Et les garçons furent très effrayés, et les types aux faces de plomb, aux cheveux de paille et aux lourdes bottes noires, pâlirent comme cire. Ensuite il y eut effervescence d'allées et venues comme lors d'un séisme, et des étincelles autour des masures : en bien des endroits le papier goudronné tomba des fenêtres et l'on vit au loin, derrière le soleil, des femmes qui pleuraient, à genoux, sur le malheureux terrain, plein d'orties et de noirs caillots de sang.
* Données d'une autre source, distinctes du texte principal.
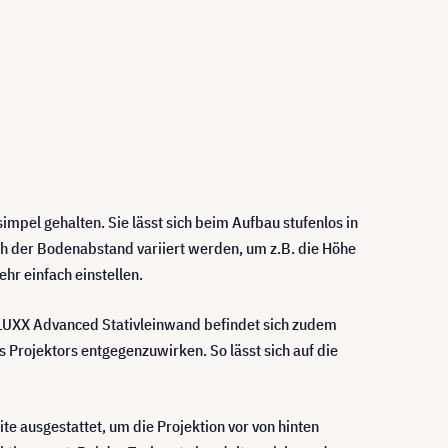
mpel gehalten. Sie lässt sich beim Aufbau stufenlos in
ch der Bodenabstand variiert werden, um z.B. die Höhe
ehr einfach einstellen.
DELUXX Advanced Stativleinwand befindet sich zudem
 Projektors entgegenzuwirken. So lässt sich auf die
 ausgestattet, um die Projektion vor von hinten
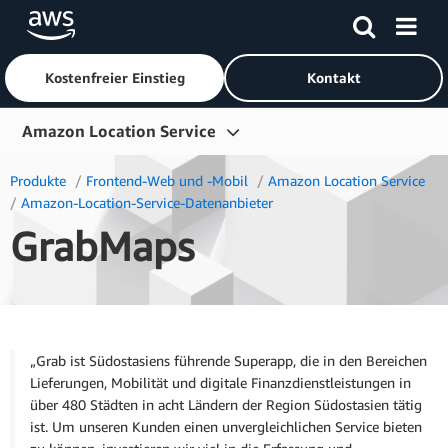
Kostenfreier Einstieg
Kontakt
Überspringen zum Hauptinhalt
Amazon Location Service
Übersicht
Produkte
Frontend-Web und -Mobil
Amazon Location Service
Amazon-Location-Service-Datenanbieter
Produkte
GrabMaps
Branchen
Erste Schritte
Preise
„Grab ist Südostasiens führende Superapp, die in den Bereichen
Ressourcen
Lieferungen, Mobilität und digitale Finanzdienstleistungen in
über 480 Städten in acht Ländern der Region Südostasien tätig
ist. Um unseren Kunden einen unvergleichlichen Service bieten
Alors que douze coups exactement sonnaient à la grande horloge des anges.
Bien des années après le Péché qu’ils ont baptisé Vertu dans leurs églises et qu’ils ont béni. Vieilles reliques d’astres et recoins du ciel plein de toiles d’araignées, balayés par l’ouragan qu’aura fait naître l’esprit de l’homme
II
Les eaux joueuses
les traversées ombreuses
disent l’aube avec ses baisers
qui commence
horizon -
Et la sauvage colombe
fait vibrer un son dans sa caverne
bleu éveil dans le puits
du jour
soleil –
Le noroît offre la voile
à la mer
caresses de chevelure
pour ses rêves insouciants
rosée –
Vague dans la lumière
à nouveau donne renaissance aux yeux
Là où la vie cingle vers le large
Vie
vu du lointain –
De la mer Egée (Orientations 1939)
Érotas
1
Éros
l’archipel
et la proue de l’écume
et les mouettes de leurs rêves
Hissé sur le plus haut mat
le marin fait flotter un chant
Éros
son chant
et les horizons de ses voyages
et l’écho de sa nostalgie
sur le rocher le plus mouillé la fiancée
attend un bateau
Éros
son bateau
Et la douce nonchalance de son vent d’été
et le grand foc de son espoir
sur la plus légère ondulation une île se berce
le retour.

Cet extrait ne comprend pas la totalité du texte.